Ruben_Cardenal · ‎11-23-2021

Actually, and since you don’t reply to the support tickets from paying customers (at least not to us, with a 150 MFA users plan), I was expecting you guys to point me in the right direction…

Nevertheless, I’ve opened another 2 threads here with issues.

Cooper1 · ‎11-30-2021

If you aren’t seeing replies to tickets, use the web interface. It’s not great but you can see what’s going on with tickets. I’ve had them closed in the past and only knew via the web interface.

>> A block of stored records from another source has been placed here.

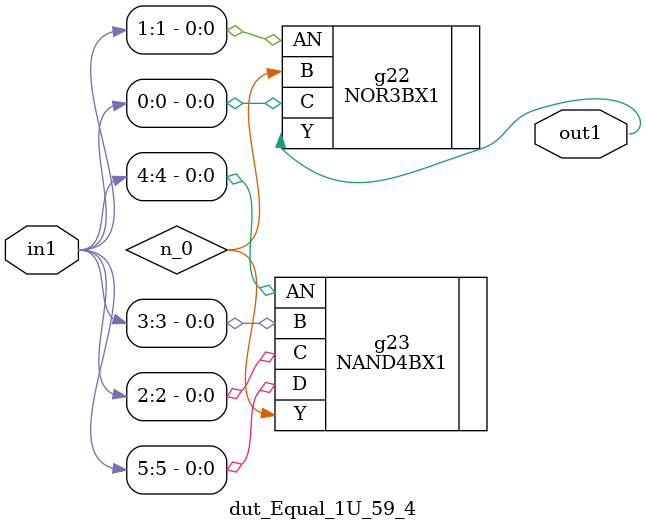
<source format=v>
`timescale 1ps / 1ps


module dut_Equal_1U_59_4(in1, out1);
  input [5:0] in1;
  output out1;
  wire [5:0] in1;
  wire out1;
  wire n_0;
  NOR3BX1 g22(.AN (in1[1]), .B (n_0), .C (in1[0]), .Y (out1));
  NAND4BX1 g23(.AN (in1[4]), .B (in1[3]), .C (in1[2]), .D (in1[5]), .Y
       (n_0));
endmodule



</source>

There isn’t a client binary from Duo since they offer a directory sync tool. If your situation doesn’t work for the provided sync tool you’ll need to write or find community scripts to work with your unique situation.

You mentioned that you can’t get the same result as their example code but haven’t posted the code you’re using. Can you post your script so the community can see if there’s an issue? You’ll have much better luck going that route than continually slamming Duo for what’s likely a bug in your code.

Ruben_Cardenal · ‎12-14-2021

You are funny, mister. So I will stop this reply here. Have a nice day.